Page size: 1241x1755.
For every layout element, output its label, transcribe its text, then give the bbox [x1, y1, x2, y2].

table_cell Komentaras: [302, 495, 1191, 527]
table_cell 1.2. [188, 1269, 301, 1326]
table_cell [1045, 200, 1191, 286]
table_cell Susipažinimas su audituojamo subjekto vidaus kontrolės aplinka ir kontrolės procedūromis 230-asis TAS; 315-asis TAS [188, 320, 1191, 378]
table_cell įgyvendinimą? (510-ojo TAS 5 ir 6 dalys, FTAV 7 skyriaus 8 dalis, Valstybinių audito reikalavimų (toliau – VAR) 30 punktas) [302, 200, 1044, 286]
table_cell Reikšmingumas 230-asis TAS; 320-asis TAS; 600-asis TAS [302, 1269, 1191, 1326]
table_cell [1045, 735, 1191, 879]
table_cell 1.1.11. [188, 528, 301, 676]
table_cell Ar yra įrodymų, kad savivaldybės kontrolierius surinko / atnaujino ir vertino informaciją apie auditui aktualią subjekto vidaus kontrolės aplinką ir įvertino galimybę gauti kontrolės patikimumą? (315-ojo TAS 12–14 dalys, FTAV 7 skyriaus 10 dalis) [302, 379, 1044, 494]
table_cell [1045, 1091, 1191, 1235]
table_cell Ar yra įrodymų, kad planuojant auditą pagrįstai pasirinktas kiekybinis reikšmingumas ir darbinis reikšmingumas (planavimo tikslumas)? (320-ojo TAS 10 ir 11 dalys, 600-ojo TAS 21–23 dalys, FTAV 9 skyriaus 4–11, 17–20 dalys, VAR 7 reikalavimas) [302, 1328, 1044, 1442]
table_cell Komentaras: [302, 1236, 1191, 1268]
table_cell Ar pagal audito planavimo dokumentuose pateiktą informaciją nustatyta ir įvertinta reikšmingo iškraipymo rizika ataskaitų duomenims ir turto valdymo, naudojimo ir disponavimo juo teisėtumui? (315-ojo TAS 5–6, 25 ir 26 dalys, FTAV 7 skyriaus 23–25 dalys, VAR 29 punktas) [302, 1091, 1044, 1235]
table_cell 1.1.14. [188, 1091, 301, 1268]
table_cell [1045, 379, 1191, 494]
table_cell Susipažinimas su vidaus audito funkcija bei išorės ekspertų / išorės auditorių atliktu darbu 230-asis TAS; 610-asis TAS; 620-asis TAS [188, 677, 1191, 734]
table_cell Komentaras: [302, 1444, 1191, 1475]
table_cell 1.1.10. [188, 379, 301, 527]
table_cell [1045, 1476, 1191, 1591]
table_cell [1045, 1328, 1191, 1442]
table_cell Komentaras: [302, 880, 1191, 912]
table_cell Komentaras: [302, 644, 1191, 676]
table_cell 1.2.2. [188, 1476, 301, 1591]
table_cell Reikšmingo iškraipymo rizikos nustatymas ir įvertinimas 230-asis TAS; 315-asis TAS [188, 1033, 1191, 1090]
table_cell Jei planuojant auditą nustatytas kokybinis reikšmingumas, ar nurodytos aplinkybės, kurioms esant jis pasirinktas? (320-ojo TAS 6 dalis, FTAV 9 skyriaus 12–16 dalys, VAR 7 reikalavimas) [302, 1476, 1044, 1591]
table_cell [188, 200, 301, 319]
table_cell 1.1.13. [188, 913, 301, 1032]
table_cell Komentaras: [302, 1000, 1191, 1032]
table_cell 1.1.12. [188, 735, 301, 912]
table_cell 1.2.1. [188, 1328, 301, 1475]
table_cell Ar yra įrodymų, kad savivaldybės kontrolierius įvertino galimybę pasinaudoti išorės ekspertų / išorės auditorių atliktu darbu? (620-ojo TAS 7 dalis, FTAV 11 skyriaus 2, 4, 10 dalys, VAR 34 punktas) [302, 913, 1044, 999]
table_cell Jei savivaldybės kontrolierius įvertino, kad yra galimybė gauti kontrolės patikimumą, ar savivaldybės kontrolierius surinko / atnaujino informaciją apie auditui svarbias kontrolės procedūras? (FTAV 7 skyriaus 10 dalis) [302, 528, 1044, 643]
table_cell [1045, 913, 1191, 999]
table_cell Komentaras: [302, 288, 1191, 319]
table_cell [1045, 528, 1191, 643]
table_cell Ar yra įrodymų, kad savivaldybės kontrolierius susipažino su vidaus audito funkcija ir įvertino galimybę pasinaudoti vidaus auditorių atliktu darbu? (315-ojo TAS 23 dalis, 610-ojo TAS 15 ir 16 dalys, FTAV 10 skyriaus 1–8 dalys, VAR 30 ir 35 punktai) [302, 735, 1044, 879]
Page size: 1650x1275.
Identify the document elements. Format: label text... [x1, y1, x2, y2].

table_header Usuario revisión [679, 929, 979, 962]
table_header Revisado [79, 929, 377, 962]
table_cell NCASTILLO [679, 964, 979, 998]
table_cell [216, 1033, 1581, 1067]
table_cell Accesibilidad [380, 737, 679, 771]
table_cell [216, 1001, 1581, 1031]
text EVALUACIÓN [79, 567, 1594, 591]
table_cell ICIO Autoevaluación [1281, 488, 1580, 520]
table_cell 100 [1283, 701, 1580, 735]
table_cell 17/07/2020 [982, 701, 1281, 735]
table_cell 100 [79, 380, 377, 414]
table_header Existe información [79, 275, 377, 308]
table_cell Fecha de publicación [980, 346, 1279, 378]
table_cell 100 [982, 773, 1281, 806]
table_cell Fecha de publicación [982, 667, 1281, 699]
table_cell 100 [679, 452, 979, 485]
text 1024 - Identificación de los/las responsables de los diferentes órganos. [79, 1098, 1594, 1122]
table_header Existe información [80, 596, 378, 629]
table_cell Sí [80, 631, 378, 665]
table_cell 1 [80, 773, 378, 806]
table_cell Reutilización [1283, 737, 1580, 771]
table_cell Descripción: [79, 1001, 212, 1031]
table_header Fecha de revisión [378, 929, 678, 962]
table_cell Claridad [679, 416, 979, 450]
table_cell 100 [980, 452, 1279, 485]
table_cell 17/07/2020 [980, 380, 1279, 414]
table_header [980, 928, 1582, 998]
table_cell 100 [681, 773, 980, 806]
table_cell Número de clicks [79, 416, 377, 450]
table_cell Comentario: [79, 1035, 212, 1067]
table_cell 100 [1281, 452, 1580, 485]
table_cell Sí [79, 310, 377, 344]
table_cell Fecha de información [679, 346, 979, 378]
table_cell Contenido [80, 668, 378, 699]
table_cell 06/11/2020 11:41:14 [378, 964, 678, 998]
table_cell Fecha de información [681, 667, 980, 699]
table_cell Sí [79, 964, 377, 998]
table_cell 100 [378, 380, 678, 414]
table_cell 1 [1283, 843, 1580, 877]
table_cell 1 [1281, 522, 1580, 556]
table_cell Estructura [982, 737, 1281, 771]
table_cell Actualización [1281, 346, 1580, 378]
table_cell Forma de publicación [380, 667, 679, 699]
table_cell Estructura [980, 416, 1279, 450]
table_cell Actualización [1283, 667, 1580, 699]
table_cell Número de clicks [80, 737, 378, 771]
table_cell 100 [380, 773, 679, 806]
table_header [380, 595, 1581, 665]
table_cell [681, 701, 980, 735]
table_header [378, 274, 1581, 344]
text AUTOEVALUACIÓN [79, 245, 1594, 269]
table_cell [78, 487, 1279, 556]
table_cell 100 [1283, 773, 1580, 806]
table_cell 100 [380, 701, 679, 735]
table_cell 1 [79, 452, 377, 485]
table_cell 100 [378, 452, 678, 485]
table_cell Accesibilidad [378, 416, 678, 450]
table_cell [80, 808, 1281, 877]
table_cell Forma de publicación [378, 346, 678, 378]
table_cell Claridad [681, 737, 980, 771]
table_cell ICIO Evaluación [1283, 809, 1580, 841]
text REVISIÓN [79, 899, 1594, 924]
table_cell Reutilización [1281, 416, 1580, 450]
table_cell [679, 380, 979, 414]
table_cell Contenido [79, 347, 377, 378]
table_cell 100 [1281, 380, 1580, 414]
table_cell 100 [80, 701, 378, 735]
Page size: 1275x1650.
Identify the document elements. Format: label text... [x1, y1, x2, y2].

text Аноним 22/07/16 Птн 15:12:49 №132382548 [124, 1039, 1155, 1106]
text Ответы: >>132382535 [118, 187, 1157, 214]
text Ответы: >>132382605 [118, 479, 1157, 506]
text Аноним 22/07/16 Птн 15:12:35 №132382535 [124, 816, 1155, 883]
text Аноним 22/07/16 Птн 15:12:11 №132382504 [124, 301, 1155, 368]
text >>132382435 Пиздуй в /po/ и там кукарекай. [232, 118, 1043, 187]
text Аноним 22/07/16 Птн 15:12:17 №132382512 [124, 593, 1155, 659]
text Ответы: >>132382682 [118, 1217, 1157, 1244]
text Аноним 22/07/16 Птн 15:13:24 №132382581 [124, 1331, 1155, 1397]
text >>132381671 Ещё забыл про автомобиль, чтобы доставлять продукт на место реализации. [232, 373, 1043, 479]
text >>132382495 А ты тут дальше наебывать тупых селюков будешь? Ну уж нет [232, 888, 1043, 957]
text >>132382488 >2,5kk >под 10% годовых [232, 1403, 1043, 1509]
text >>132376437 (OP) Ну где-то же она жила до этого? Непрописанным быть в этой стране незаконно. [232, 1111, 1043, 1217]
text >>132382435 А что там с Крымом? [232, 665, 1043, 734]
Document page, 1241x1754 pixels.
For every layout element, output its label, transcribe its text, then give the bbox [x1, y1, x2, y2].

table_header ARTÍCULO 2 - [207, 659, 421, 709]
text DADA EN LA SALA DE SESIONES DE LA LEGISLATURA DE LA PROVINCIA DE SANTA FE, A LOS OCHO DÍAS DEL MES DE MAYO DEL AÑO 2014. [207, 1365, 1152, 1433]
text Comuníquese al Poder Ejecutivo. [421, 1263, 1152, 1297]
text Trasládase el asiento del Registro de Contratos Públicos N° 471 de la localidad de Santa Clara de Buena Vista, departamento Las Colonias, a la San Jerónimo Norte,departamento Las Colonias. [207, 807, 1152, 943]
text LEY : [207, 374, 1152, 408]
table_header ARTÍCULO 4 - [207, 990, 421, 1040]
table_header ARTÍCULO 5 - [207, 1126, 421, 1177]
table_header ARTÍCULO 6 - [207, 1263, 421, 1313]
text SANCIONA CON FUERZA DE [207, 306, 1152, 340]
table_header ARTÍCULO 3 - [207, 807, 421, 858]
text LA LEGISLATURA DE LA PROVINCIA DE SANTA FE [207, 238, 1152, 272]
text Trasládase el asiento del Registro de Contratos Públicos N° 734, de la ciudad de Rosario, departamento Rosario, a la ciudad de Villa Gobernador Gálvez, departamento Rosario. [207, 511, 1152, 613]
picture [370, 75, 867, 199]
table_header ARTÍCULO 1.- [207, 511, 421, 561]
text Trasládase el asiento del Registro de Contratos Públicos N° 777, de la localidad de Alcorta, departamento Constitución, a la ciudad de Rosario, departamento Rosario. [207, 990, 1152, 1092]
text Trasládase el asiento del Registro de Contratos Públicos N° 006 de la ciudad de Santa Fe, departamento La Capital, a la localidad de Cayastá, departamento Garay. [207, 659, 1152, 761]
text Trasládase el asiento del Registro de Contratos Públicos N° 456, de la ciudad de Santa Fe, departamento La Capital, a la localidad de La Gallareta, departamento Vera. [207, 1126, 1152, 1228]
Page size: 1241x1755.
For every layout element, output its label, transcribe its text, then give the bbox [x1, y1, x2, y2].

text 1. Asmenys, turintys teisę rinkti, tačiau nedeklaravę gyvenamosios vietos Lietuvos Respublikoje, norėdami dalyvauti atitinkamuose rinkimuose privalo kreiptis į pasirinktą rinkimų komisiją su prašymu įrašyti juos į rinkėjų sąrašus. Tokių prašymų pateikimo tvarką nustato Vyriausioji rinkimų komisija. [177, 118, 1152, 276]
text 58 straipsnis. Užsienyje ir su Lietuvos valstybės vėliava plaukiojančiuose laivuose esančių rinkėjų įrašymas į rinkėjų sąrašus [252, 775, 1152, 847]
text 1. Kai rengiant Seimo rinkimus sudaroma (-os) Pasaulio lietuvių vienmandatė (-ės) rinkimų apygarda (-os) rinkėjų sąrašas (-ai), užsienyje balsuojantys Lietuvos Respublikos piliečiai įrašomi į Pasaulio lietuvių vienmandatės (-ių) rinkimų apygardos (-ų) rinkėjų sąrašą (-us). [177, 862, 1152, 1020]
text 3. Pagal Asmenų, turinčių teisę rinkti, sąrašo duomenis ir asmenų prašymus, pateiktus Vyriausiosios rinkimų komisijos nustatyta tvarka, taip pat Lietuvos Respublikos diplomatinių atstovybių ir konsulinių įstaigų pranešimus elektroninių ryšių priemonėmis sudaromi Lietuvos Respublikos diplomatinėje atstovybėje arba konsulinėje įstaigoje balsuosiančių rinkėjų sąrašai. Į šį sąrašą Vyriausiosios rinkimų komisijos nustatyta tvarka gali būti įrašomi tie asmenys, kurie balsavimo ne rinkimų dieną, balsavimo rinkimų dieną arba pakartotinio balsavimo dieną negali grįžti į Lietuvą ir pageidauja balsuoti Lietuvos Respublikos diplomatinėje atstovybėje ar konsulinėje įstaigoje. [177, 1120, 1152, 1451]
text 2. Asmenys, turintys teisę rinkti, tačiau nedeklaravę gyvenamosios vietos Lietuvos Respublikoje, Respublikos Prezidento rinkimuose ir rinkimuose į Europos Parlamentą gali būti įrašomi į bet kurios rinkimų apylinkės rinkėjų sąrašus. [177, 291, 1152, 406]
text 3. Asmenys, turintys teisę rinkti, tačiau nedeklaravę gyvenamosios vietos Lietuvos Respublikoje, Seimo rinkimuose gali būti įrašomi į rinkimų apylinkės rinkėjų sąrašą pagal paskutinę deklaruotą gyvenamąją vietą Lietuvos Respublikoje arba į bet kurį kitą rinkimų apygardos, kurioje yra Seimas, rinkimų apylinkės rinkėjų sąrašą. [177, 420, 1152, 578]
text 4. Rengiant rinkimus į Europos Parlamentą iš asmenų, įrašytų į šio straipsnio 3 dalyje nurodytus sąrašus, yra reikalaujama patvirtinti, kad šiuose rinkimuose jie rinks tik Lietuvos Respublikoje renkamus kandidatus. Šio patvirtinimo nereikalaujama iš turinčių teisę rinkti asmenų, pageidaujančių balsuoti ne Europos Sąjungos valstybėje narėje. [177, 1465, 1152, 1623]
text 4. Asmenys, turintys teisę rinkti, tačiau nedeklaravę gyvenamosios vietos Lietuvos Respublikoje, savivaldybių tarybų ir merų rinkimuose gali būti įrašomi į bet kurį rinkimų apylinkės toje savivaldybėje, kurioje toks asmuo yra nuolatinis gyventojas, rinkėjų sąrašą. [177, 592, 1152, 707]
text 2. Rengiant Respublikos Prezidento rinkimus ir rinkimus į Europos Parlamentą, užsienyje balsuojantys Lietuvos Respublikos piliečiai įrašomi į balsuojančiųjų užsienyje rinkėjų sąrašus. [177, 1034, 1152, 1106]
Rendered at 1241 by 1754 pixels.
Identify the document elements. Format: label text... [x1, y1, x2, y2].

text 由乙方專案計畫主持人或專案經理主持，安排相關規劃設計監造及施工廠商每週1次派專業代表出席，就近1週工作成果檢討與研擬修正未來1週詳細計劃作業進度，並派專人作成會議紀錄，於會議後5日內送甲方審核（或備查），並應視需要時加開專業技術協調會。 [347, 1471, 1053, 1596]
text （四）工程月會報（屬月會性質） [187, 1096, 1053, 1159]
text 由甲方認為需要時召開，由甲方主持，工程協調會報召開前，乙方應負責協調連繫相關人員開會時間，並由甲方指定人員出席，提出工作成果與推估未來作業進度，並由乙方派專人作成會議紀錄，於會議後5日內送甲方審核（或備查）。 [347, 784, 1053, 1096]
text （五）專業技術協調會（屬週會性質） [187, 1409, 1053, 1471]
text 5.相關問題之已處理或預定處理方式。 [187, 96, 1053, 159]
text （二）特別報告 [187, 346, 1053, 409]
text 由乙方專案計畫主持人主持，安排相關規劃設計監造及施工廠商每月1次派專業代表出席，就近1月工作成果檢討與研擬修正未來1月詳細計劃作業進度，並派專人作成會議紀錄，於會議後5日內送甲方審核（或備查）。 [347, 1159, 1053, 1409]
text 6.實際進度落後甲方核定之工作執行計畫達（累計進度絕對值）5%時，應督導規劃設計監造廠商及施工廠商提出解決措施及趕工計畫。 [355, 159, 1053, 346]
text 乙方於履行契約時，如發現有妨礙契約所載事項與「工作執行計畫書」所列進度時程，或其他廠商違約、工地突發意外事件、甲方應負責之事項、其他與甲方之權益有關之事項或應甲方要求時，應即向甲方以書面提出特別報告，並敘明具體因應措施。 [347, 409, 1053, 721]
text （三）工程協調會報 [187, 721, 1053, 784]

- - - - -

#### [GOAL]
Could you restate word for word the stretch of the data above from the line containing "table_header ARTÍCULO 2" through the line containing "text Comuníquese al"?

#### [TASK SOLUTION]
table_header ARTÍCULO 2 - [207, 659, 421, 709]
text DADA EN LA SALA DE SESIONES DE LA LEGISLATURA DE LA PROVINCIA DE SANTA FE, A LOS OCHO DÍAS DEL MES DE MAYO DEL AÑO 2014. [207, 1365, 1152, 1433]
text Comuníquese al Poder Ejecutivo. [421, 1263, 1152, 1297]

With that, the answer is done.